The new Polish Prime Minister Donald Tusk and his Cabinet were sworn in by the president on Wednesday morning, in a ceremony which marked the end of eight tumultuous years of rule by a national conservative party, Law and Justice.
The swearing-in ceremony of the pro-European Union government, the final step in a transition of power, took place in the presidential palace in Warsaw. Tusk has returned to the job after nine years in opposition.
The change of government follows a national election on 15 October which was won by a group of parties that ran on separate tickets vowing to work together under Tusk’s leadership to restore democratic norms eroded by Law and Justice and mend relations with foreign allies that were also strained.
Tusk and his ministers arrived at the presidential palace in a bus in the white and red colours of Poland’s flag and the words: “We thank you, Poland!” They were greeted by cheering supporters.
Tusk’s government won a vote of confidence in parliament on Tuesday evening after an inaugural speech in which he vowed to demand that the West keep up its support for Ukraine. The confidence vote was delayed when a far-right lawmaker used a fire extinguisher to put out the candles of a menorah during a Hanukkah celebration dedicated to Poland’s Jewish lawmakers of the 1920s and 1930s. Tusk and other leaders sharply condemned the antisemitic provocation.
In his policy speech Tuesday, Tusk called on Poland’s fractious political class to unite, saying the nation cannot afford divisions while Russia is waging a war of aggression across the border, a conflict many fear could spread if Moscow prevails.
Duda said that despite the obvious differences he will cooperate on matters key to Poland’s security and the people’s well-being, but stressed that he believes that most things are in perfect shape.
Tusk, whose government was born out of the dissatisfaction of the majority of voters, said he greeted Duda’s declaration “with great joy,” but also emphatically quoted the words of his oath that vowed respect for Poland’s constitution and other laws. Duda’s critics accuse him of bending the Constitution, even disregarding it in some cases, as he backed Law and Justice policies.
Tusk was to travel to Brussels later in the day for an EU summit and leaders’ talks with the six countries from the Western Balkans that hope to join the EU.
Tusk’s challenges include restoring democratic standards in Poland and working for the release of European Union funding that was frozen due to democratic backsliding by his predecessors – which he promised to achieve quickly.
He also promised to work with European partners to address irregular migration, an issue of growing concern in Poland after thousands of people, many from the Middle East, tried to cross into the EU from Belarus across Poland’s eastern border.

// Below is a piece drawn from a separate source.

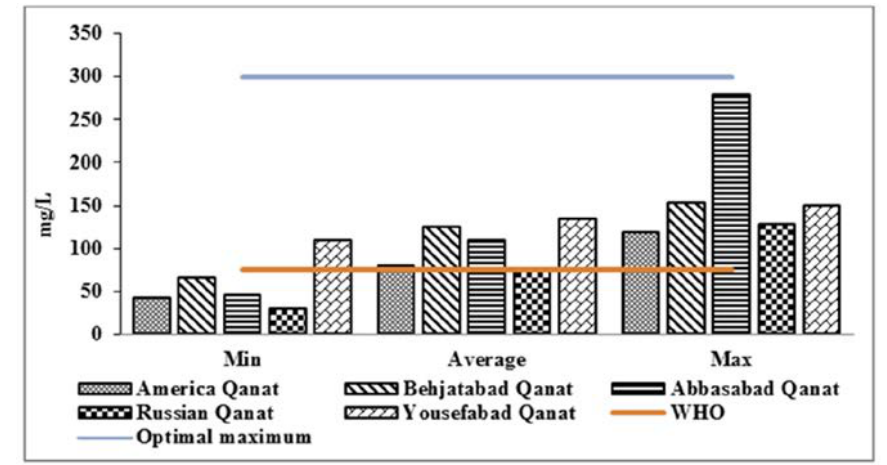
Fig. 10: Calcium level and its comparison with the WHO and the National Standard of Iran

The 67-year-old has vowed to restore foreign ties strained by the Law and Justice-led government, which bickered even with allies such as Germany and Ukraine and was at odds with the EU over legal changes that eroded the independence of the judicial branch.
Tusk’s Cabinet includes a former foreign minister, Radek Sikorski, who is taking up that role again. Adam Bodnar, a respected human rights lawyer and former ombudsman, was tapped as justice minister.
Tusk named Wladyslaw Kosiniak-Kamysz, an experienced politician and agrarian party leader as his defence minister. For Kosiniak-Kamysz, Poland’s security is safeguarded by its membership in NATO and the EU. In the face of war across Poland’s border, he has vowed to focus on strengthening the defence potential of the armed forces.
The new culture minister is Bartlomiej Sienkiewicz, a former interior minister under Tusk in the past who happens to be the great-grandson of “Quo Vadis” author Henryk Sienkiewicz, a winner of the Nobel Prize for literature.